(Beginning of Document excerpt)
This is a continuation of my previous posts about AES. In this post, I cover my Verilog implementation of the AES-256 key schedule. My previous post goes more in-depth on the AES algorithm and some of the mathematical basis of the algorithm; this post is focused on the implementation aspect.
The first iteration of my AES module generates the round keys required for the AES-256 algorithm. In future iterations, as I add more functionality, I intend to make some optimizations and refinements to this implementation (just the implementation from a development perspective, I intend to strictly adhere to the cryptographic algorithm). For the time being, I generally stuck to mirroring the AES algorithm as it is described by the specification from an structural/architectural standpoint.
The module takes a clock signal, enable signal, and a key as inputs, clock,enable, and key respectively. The module outputs a validity signal, valid.
module AES256
(
input clock, //Clock signal
input enable, //Enable signal
input [255:0] key, //Input key
output wire valid //Valid signal
);
Next, I defined constants to represent the mode, either encryption or decryption. Following the mode constants, I defined bit positions that correspond to blocks in the AES process. For now, this includes KWORDS_VALID and KEYS_VALID to indicate when the key has been split into 32-bit words, and when the round key calculation is complete, respectively. I then defined a flag, OP_DONE to indicate when each of the operations are finished.
//Enable constants
localparam DISABLE = 1'b0;
localparam ENABLE = 1'b1;
//Initial key words valid
localparam KWORDS_VALID = 0;
//Key scheduling valid bit
localparam KEYS_VALID = 1;
//Flag indicating all operations are valid
localparam OP_DONE = 2'b11;
Next, I added two multi-dimensional look-up tables for the AES S-box substitution and inverse substitution. I then added an array to hold the round constants. Registers to hold the 128-bit round keys and the 60 key words were then added.
(End of Document excerpt)
(Beginning of Data excerpts)
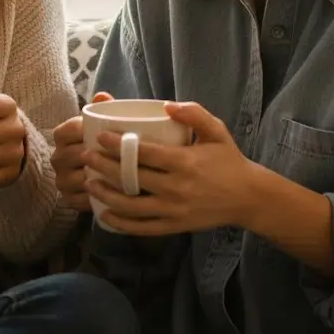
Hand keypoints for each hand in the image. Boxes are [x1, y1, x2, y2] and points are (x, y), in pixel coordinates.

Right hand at [50, 91, 112, 210]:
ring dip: (98, 177)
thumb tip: (102, 96)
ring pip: (78, 178)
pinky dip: (97, 196)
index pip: (67, 130)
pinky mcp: (68, 199)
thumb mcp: (104, 124)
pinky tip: (113, 193)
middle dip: (96, 156)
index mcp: (62, 135)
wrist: (104, 170)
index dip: (85, 132)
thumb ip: (103, 108)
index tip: (108, 134)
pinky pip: (80, 199)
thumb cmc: (105, 141)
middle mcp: (57, 157)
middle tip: (120, 156)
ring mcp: (61, 179)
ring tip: (120, 175)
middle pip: (73, 155)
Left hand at [85, 101, 259, 235]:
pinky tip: (104, 214)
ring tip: (89, 183)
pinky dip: (120, 223)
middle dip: (104, 167)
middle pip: (131, 178)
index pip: (143, 153)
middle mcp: (176, 188)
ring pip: (131, 206)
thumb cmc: (229, 160)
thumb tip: (167, 105)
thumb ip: (194, 114)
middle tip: (85, 156)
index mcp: (184, 162)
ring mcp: (173, 210)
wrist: (248, 198)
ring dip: (106, 195)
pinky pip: (141, 228)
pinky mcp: (174, 226)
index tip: (99, 137)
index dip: (118, 145)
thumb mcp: (217, 131)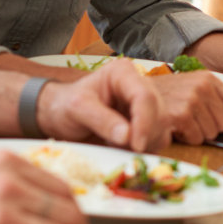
(End of Data excerpts)
:: Your instructions ::
Return the AES-256 key schedule post in full, word for word. The records have nothing to do with what comes next.

:: Solution ::
This is a continuation of my previous posts about AES. In this post, I cover my Verilog implementation of the AES-256 key schedule. My previous post goes more in-depth on the AES algorithm and some of the mathematical basis of the algorithm; this post is focused on the implementation aspect.
The first iteration of my AES module generates the round keys required for the AES-256 algorithm. In future iterations, as I add more functionality, I intend to make some optimizations and refinements to this implementation (just the implementation from a development perspective, I intend to strictly adhere to the cryptographic algorithm). For the time being, I generally stuck to mirroring the AES algorithm as it is described by the specification from an structural/architectural standpoint.
The module takes a clock signal, enable signal, and a key as inputs, clock,enable, and key respectively. The module outputs a validity signal, valid.
module AES256
(
input clock, //Clock signal
input enable, //Enable signal
input [255:0] key, //Input key
output wire valid //Valid signal
);
Next, I defined constants to represent the mode, either encryption or decryption. Following the mode constants, I defined bit positions that correspond to blocks in the AES process. For now, this includes KWORDS_VALID and KEYS_VALID to indicate when the key has been split into 32-bit words, and when the round key calculation is complete, respectively. I then defined a flag, OP_DONE to indicate when each of the operations are finished.
//Enable constants
localparam DISABLE = 1'b0;
localparam ENABLE = 1'b1;
//Initial key words valid
localparam KWORDS_VALID = 0;
//Key scheduling valid bit
localparam KEYS_VALID = 1;
//Flag indicating all operations are valid
localparam OP_DONE = 2'b11;
Next, I added two multi-dimensional look-up tables for the AES S-box substitution and inverse substitution. I then added an array to hold the round constants. Registers to hold the 128-bit round keys and the 60 key words were then added.